Carl Trueman’s newly-published masterpiece The Rise and Triumph of the Modern Self opens with an examination of the thoroughly modern statement sometimes heard, “I am a woman trapped in a man’s body”. Dr. Trueman observes that this statement would have called forth laughter from his late grandfather as “a piece of incoherent gibberish”, and yet now “to deny or question it in some way is to reveal oneself as stupid, immoral, or subject to yet another irrational phobia”. Not unnaturally, a thinking man like Dr. Trueman would like to know how such a radical cultural transition occurred in such a short period of time. Or, to state the matter otherwise, how is it that we fell asleep in a garden on the outskirts of Christendom and woke up inside a lunatic asylum in a gulag?—especially one where the inmates seem to be running the place. (Dr. Trueman, being a scholar, of course refrains from expressing himself so provocatively. Bloggers have privileges denied to scholars who write books.)
To answer the question fully one needs more space than that provided by a blog. And Dr. Trueman’s book indeed occupies more space, coming in at just over 400 pages, if one doesn’t count the impressive index after it or the fascinating forward by his friend Rod Dreher at the beginning. Such space is needed to accomplish his difficult and worthy goal, which is nothing less than understanding the deep roots of our modern culture (or our modern predicament) and the rise of the modern concept of self. Bluntly put, getting this crazy took some doing, and was the result of many converging movements and revolutions. Carl Trueman’s book tracks and analyzes these movements and revolutions.
In doing so, it takes the reader on quite a ride. It looks in turn at Philip Rieff, Charles Taylor, and Alasdair MacIntyre, then at Jean-Jacques Rousseau, Friedrich Nietzsche, Karl Marx, and Charles Darwin; then at Sigmund Freud; then at…well, you get the idea. Trueman has a talent for taking complicated ideas and explaining them in terms that any attentive reader can understand. Attentive reading is required though, given the complexity of the issues and the tangle of inter-connected ideas. But for those who take the trouble to read, each page makes a light go on. In a world as dark as ours and in such desperate need of illumination, this is no small gift.
The question is: why should anyone not a philosopher teaching students at a university care about any of this? In a word, because we are all lost in the culture in which we find ourselves, and that culture is in trouble. And as anyone who has gotten lost in a strange place knows, the first thing one does to get “unlost” is to pull out a map and figure out where they are and how they got there. The Rise and Triumph of the Modern Self is just such a map.
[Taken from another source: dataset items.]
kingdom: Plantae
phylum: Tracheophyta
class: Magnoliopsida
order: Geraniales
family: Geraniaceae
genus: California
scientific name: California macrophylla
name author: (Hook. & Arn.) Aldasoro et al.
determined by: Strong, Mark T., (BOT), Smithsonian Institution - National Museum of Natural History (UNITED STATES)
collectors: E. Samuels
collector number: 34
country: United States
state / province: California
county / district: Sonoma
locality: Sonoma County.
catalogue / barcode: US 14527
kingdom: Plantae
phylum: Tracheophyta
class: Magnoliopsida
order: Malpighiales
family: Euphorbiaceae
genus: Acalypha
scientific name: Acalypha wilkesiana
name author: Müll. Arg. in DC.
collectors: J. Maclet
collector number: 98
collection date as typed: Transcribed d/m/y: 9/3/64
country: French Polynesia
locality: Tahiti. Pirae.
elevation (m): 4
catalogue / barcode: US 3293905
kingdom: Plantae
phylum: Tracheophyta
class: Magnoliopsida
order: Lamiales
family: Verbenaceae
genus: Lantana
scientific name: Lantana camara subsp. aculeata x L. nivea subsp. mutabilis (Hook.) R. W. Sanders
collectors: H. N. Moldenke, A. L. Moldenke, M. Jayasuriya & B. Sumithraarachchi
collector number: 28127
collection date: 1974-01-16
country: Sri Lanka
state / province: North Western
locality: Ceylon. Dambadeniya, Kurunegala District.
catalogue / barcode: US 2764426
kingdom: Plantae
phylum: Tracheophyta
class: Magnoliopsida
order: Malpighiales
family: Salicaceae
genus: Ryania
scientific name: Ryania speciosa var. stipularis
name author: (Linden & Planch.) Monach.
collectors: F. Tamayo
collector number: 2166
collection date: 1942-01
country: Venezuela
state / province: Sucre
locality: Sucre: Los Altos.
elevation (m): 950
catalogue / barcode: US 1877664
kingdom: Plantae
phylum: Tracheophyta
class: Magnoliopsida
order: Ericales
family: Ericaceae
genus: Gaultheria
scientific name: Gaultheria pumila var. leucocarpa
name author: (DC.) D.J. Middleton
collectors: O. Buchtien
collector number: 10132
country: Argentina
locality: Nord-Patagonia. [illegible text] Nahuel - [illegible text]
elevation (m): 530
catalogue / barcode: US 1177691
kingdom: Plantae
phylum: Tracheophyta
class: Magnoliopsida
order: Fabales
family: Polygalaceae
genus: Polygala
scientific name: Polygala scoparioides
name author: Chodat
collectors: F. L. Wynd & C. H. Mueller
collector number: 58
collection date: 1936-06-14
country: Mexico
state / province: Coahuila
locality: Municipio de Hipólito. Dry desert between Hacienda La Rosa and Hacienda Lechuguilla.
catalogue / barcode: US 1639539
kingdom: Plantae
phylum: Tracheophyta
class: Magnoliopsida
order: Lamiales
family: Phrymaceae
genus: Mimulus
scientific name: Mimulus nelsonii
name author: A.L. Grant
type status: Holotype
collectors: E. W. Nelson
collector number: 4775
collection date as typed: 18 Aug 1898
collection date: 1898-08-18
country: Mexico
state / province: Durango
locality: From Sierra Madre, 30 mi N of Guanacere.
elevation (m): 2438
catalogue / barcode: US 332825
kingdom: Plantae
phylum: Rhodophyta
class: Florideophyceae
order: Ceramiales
The book’s concluding chapter is entitled, Concluding Unscientific Prologue, and by this title Dr. Trueman tells us that the questions, issues, and challenges examined in the book are going to be with us for the foreseeable future. They are, in fact, the new world in which we must live, move, and have our being—i.e. the world in which we must raise our children, interact with our neighbours, and (if Christians) carry out the work of the Church. We will not be able to do any of this properly if we don’t understand where we are. There is nothing for it: we must find out where we are on the map if we are to navigate properly, find our way back, and reach our desired destination. Carl Trueman’s book is a perfect place to start.